- _Dataset excerpts_
----------------------------------------
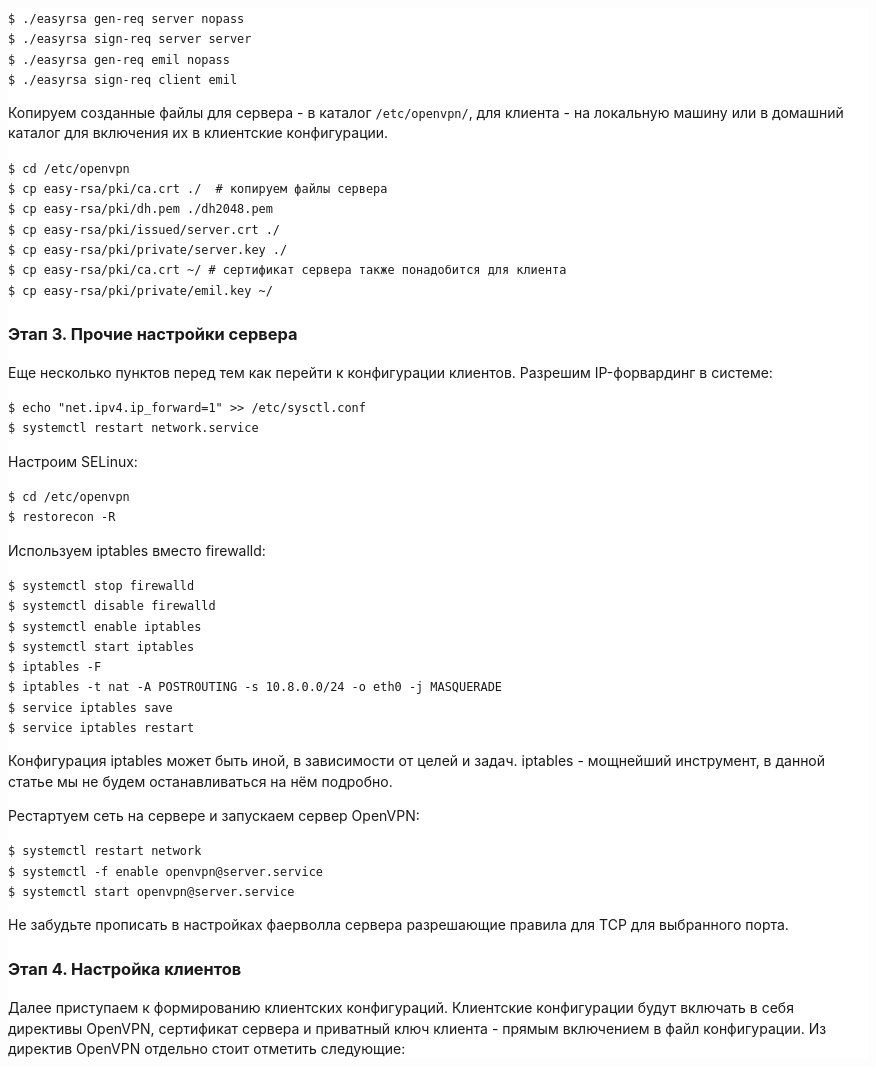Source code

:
 ```
$ ./easyrsa gen-req server nopass
$ ./easyrsa sign-req server server
$ ./easyrsa gen-req emil nopass
$ ./easyrsa sign-req client emil
```
Копируем созданные файлы для сервера - в каталог `/etc/openvpn/`, для клиента - на локальную машину или в домашний каталог для включения их в клиентские конфигурации.
```
$ cd /etc/openvpn
$ cp easy-rsa/pki/ca.crt ./  # копируем файлы сервера
$ cp easy-rsa/pki/dh.pem ./dh2048.pem
$ cp easy-rsa/pki/issued/server.crt ./
$ cp easy-rsa/pki/private/server.key ./
$ cp easy-rsa/pki/ca.crt ~/ # сертификат сервера также понадобится для клиента
$ cp easy-rsa/pki/private/emil.key ~/
```

### Этап 3. Прочие настройки сервера
Еще несколько пунктов перед тем как перейти к конфигурации клиентов. Разрешим IP-форвардинг в системе:
```
$ echo "net.ipv4.ip_forward=1" >> /etc/sysctl.conf
$ systemctl restart network.service
```
Настроим SELinux:
```
$ cd /etc/openvpn
$ restorecon -R
```
Используем iptables вместо firewalld:
```
$ systemctl stop firewalld
$ systemctl disable firewalld
$ systemctl enable iptables
$ systemctl start iptables
$ iptables -F
$ iptables -t nat -A POSTROUTING -s 10.8.0.0/24 -o eth0 -j MASQUERADE
$ service iptables save
$ service iptables restart
```
Конфигурация iptables может быть иной, в зависимости от целей и задач. iptables - мощнейший инструмент, в данной статье мы не будем останавливаться на нём подробно.

Рестартуем сеть на сервере и запускаем сервер OpenVPN:
```
$ systemctl restart network
$ systemctl -f enable openvpn@server.service
$ systemctl start openvpn@server.service
```
Не забудьте прописать в настройках фаерволла сервера разрешающие правила для TCP для выбранного порта.

### Этап 4. Настройка клиентов
Далее приступаем к формированию клиентских конфигураций. Клиентские конфигурации будут включать в себя директивы OpenVPN, сертификат сервера и приватный ключ клиента - прямым включением в файл конфигурации. Из директив OpenVPN отдельно стоит отметить следующие:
----------------------------------------
- _What to do_
Exactly the lines from the one containing "Рестартуем сеть на" to the final line of the entries must be restated, and no others.

- _Output for this exercise_
Рестартуем сеть на сервере и запускаем сервер OpenVPN:
```
$ systemctl restart network
$ systemctl -f enable openvpn@server.service
$ systemctl start openvpn@server.service
```
Не забудьте прописать в настройках фаерволла сервера разрешающие правила для TCP для выбранного порта.

### Этап 4. Настройка клиентов
Далее приступаем к формированию клиентских конфигураций. Клиентские конфигурации будут включать в себя директивы OpenVPN, сертификат сервера и приватный ключ клиента - прямым включением в файл конфигурации. Из директив OpenVPN отдельно стоит отметить следующие:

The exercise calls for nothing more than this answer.